First, other dwarves in the company will reveal it to Bilbo, no doubt out of ear-shot of a brooding Thorin. This will perhaps occur on the journey to Rivendell, as the first part of the film will of course have to set up the rest of the film and trilogy.
Second, it could be revealed via a dream sequence for Thorin. If this occurs, it will likely be used to begin film three, There and Back Again, much as RotK began with such a sequence for Gollum. The sequence could open from the perspective of a young Thorin, leading a band of other young, foolhardy dwarves, being mischievous in Erebor, gleaming in all its pre-desolation splendour. The camera then follows them through the great halls, bustling with industry, commerce, culture, and then out through the front gate onto the side of the Lonely Mountain. Thorin and his comrades scramble up the mountainside, perhaps hunting, and while joking amongst themselves, Thorin suddenly sights something on the horizon, high against the sky.
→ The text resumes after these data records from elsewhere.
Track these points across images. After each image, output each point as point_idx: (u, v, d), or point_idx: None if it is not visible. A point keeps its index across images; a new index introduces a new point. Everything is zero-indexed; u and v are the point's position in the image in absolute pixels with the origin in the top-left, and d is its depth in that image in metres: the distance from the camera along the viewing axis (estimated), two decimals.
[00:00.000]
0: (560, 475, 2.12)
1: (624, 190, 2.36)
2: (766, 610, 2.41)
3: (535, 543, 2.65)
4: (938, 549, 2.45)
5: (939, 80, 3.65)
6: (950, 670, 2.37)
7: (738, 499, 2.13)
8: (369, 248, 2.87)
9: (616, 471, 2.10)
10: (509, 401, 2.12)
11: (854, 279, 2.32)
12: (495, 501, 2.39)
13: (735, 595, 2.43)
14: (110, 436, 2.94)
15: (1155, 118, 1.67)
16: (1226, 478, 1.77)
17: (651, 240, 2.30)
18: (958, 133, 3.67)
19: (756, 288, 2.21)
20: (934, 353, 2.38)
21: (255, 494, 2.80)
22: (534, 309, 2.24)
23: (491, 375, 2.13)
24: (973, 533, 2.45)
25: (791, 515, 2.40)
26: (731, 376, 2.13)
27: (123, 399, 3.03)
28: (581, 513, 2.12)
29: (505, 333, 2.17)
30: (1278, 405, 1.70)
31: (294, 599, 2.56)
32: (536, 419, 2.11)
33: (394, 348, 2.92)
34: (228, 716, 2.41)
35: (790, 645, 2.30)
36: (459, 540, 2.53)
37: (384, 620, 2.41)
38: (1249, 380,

Slowly, as it gets closer, Thorin begins to feel a sense of horror and dread creep over him. It is the coming of the dragon. He watches, helpless, as Smaug descends on the mountain, smashing through the front gate. The sequence then picks up pace, quickly cutting to scenes of slaughter as Smaug routs the Kingdom, laying Erebor to waste: scenes of him scything through battalions of Dwarves forlornly scrambling to defend their Kingdom; rampaging through the halls and darting under arches, smoking out those in hiding; driving all before him. The sequence could build to a terrible crescendo of death and destruction, fire and flashing talons, and suddenly the dragon turns and seems to breathe fire straight into the camera… and Thorin wakes up with a start.
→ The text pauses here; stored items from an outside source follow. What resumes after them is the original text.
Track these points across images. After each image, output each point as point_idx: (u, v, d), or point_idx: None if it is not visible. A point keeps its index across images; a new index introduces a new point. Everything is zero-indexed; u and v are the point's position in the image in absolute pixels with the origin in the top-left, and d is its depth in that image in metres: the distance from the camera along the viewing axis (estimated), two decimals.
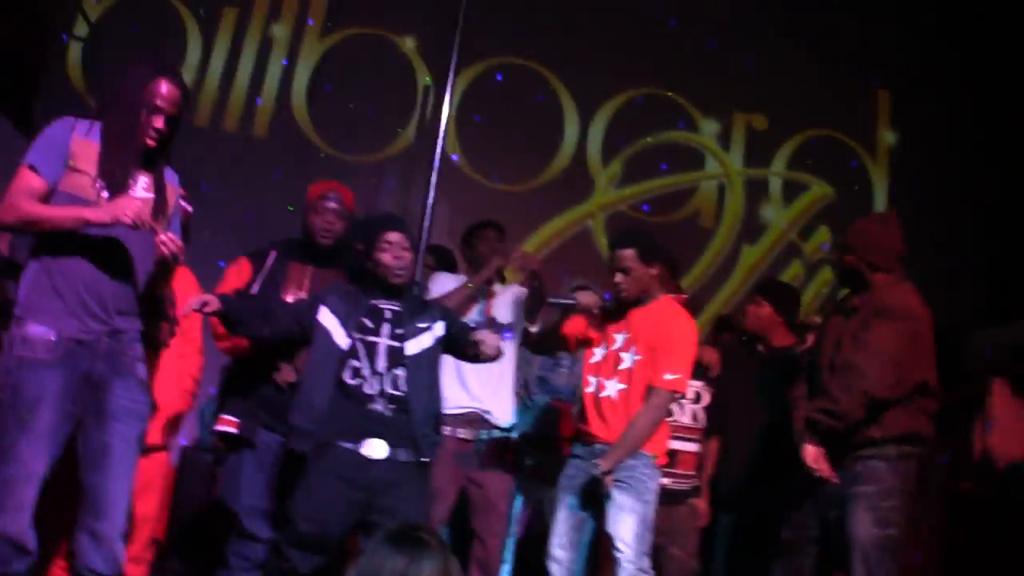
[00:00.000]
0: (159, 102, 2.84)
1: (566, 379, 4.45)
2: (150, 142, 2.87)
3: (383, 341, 3.28)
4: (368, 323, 3.29)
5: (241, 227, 5.85)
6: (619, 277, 3.61)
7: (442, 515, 3.82)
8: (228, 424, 3.56)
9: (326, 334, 3.27)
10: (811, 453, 3.42)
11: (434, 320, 3.38)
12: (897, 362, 3.38)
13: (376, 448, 3.19)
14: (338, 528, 3.20)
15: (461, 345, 3.41)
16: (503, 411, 4.01)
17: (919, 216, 6.66)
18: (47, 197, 2.79)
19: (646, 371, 3.52)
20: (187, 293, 3.74)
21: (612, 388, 3.57)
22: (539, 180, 6.71)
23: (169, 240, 2.77)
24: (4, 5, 5.51)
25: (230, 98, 6.69)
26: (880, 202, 6.83)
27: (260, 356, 3.55)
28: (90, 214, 2.73)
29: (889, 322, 3.41)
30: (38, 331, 2.73)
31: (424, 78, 6.63)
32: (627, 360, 3.56)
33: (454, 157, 6.44)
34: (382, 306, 3.34)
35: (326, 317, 3.29)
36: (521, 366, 4.27)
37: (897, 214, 6.53)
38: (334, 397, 3.22)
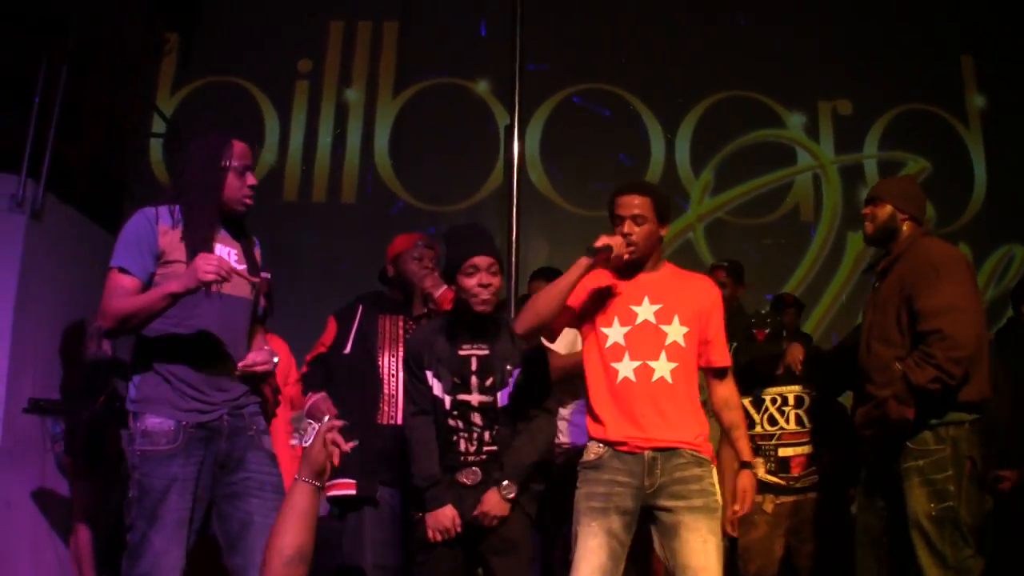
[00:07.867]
0: (244, 161, 2.78)
1: None
2: (248, 201, 2.80)
3: (474, 397, 3.06)
4: (457, 380, 3.06)
5: (340, 293, 5.83)
6: (629, 226, 2.89)
7: None
8: (344, 488, 3.40)
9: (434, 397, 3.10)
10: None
11: (516, 364, 3.08)
12: (975, 312, 3.15)
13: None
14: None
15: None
16: None
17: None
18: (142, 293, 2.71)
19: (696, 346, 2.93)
20: (282, 363, 3.69)
21: (663, 368, 2.85)
22: None
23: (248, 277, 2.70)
24: (87, 119, 5.61)
25: (315, 169, 6.75)
26: (979, 166, 6.68)
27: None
28: (173, 286, 2.60)
29: (950, 278, 3.12)
30: (156, 422, 2.66)
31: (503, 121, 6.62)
32: (672, 333, 2.89)
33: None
34: (468, 353, 3.08)
35: (432, 381, 3.10)
36: None
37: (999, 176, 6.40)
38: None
It was all a dream. A recollection of what befell the mountain all those decades before. Thorin looks around, and finds himself sitting in the ruins of one of the great halls of Erebor. Having been there several weeks, the dwarves are now somewhat settled into the sorry remains of their old kingdom. Thorin slowly stands up, and the camera pulls back to reveal the charred halls, the great doors broken from their hinges. It still has the reek of Smaug. Sloughed dragon skin is all about, coiled in corners, draped over ancient beheaded statues of dead Kings like some hideous gossamer.
Such a ‘dream sequence’ would play an important role at the beginning of the third film: it would establish, aside from Bilbo himself, Thorin as the central character of that film, as the film will follow his arc from a descent into despotism through to his reconciliation with Bilbo and redemption in death. The scene will remind the audience of why he is unwilling to parley with the Lakemen, and why he proves so covetous of his Kingdom, terrified of losing it all over again. It establishes the tragedy and humiliation that defines him, and which hardens his resolve into obstinance now he is re-ensconced in his ancestral halls. It would also illustrate the tragic decline of the kingdom from its glory days before the coming of the dragon, compared to its ruin now it has been retaken: it shows what the dragon has wrought.
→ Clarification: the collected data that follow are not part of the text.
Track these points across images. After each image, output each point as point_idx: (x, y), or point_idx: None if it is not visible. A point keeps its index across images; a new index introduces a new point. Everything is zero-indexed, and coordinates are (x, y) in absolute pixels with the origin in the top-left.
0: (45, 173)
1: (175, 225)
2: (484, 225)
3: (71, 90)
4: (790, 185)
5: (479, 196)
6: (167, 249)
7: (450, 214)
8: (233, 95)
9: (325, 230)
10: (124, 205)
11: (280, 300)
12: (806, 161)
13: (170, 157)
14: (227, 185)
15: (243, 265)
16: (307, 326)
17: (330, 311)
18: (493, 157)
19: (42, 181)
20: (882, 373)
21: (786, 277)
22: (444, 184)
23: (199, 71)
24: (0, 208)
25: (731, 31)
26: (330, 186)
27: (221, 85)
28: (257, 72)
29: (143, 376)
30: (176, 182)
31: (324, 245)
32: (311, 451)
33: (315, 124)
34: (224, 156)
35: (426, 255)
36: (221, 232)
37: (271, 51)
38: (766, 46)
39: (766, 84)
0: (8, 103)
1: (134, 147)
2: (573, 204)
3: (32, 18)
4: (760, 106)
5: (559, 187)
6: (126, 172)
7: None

This scene would also allows the director to begin film three with a high-octane action sequence, one that would have the added benefit of giving Smaug some more screen time, even though he will have been killed at the end of the previous film. For these scenes of Smaug’s conquest of the mountain could not have been shown in much detail at the beginning of the first film, in Hobbiton, as what Smaug looks like is likely to be the big ‘reveal’ of film two, and thus little of him will be shown in film one. Such an action sequence will be necessary as the rest of the first act of film three will largely be about diplomacy and the drum-beats of war, culminating in the Battle of the Five Armies.